As for Famous Baby, you’ve heard me lament that there are few new ideas in fiction. Karen Rizzo’s debut puts a refreshingly new twist on one of the oldest stories in the book: the mother-daughter love hate relationship. Abbie’s mother Ruth Sternberg refers to herself as the First Mother of Blogging. Abbie’s every move from babyhood to high school graduation is immortalized for millions of strangers in cyberspace. But Ruth can’t see how the constant examination is akin to exploitation, and Abbie moves out, under the guise of traveling before she goes to college.

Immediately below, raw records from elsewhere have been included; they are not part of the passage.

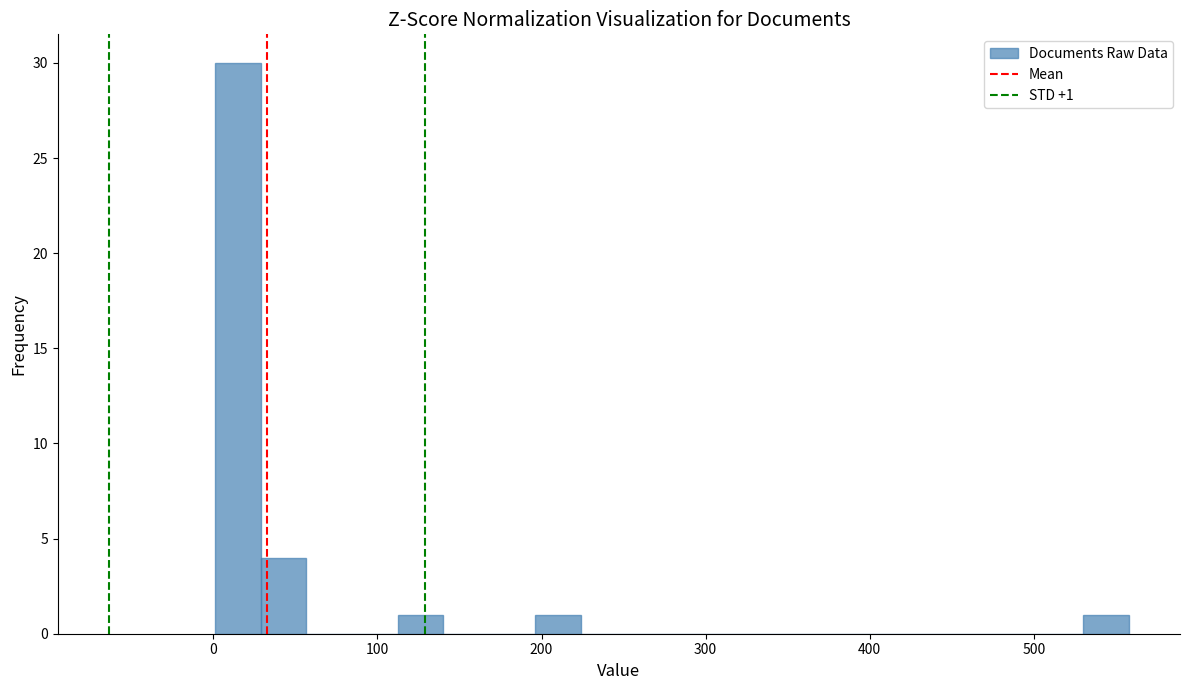

Around what value on the x-axis is the tallest bar? Give the approximate position of its centre, as read against the axis.

10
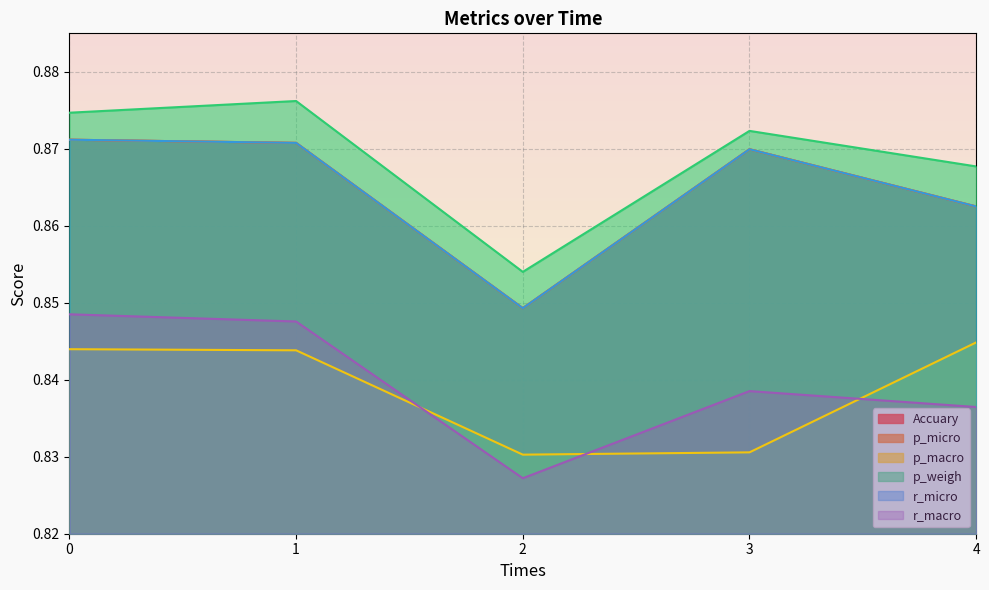

Is it true that p_macro equals 0.5 at 4?

False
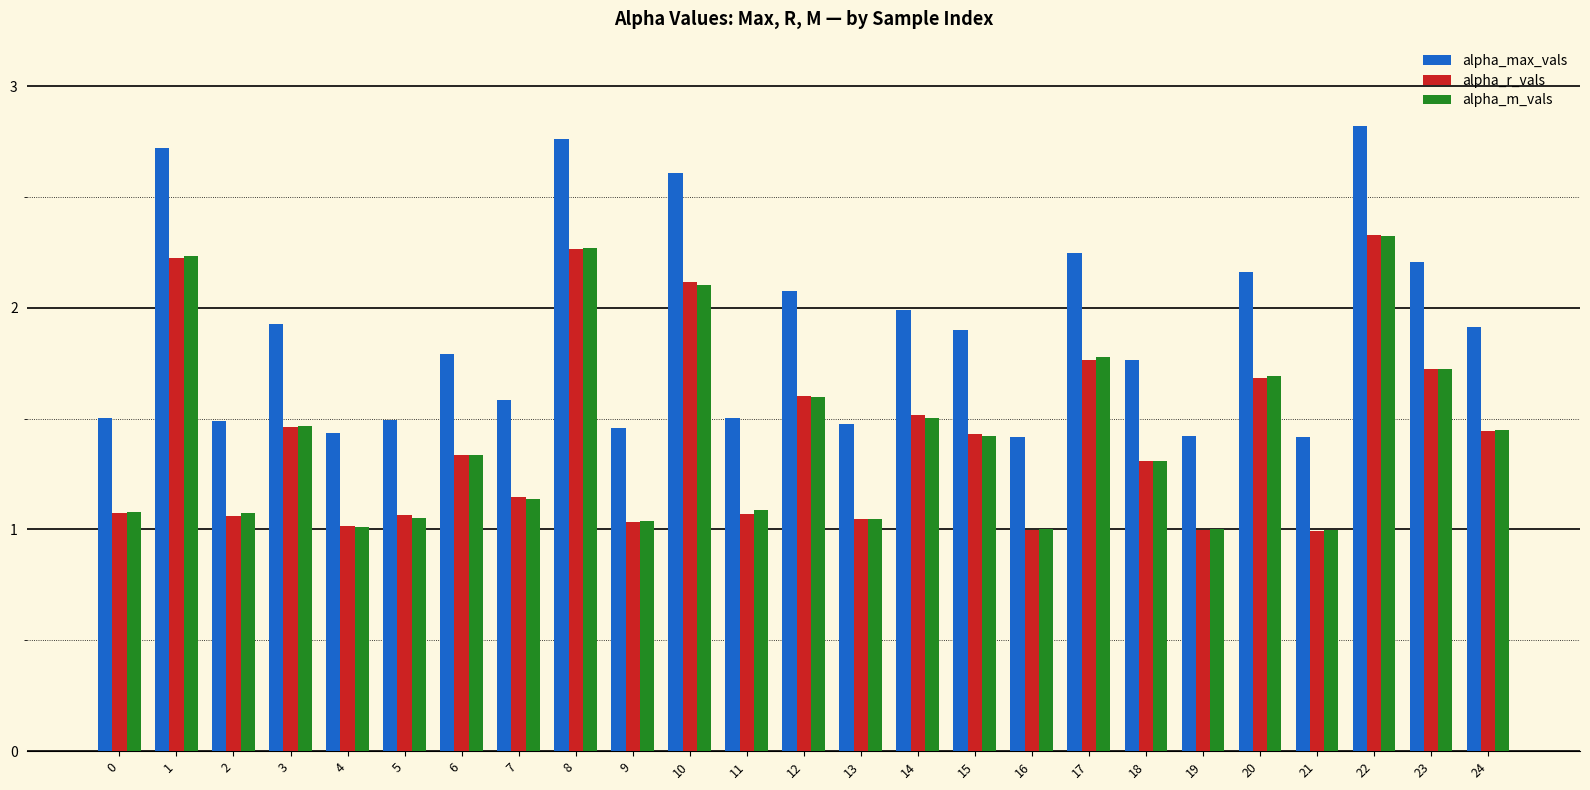

What is the average value of the alpha_max_vals series?

1.9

When Ruth writes on her blog about preparing to bring her mother home from assisted living to die, Abbie kidnaps her grandma to prevent Ruth from exploiting her, too. This funny, touching book is about the discoveries Abbie, Ruth and Esther make as Ruth and her longtime agent track the women down in Tuscon and come crashing back into Abbie’s life, along with a passel of secrets revealed as the dust settles. It’s a novel with just the right combination of thoughtfulness and humor. Famous Baby would be a great choice for a book club.

I’ll leave you with this thought, from a conversation between Eric, a budding documentary filmmaker, and Abbie, “Maybe we’re never really who we think we are. You go around projecting a certain image that seems to make sense, and then something happens that scrambles that image . . . if you’re lucky, maybe you can make use of that moment.”

Books that interrupt your habitual thought patterns and give you those eyes-open moments make everything seem brighter, clearer, and better. And these are two of those books.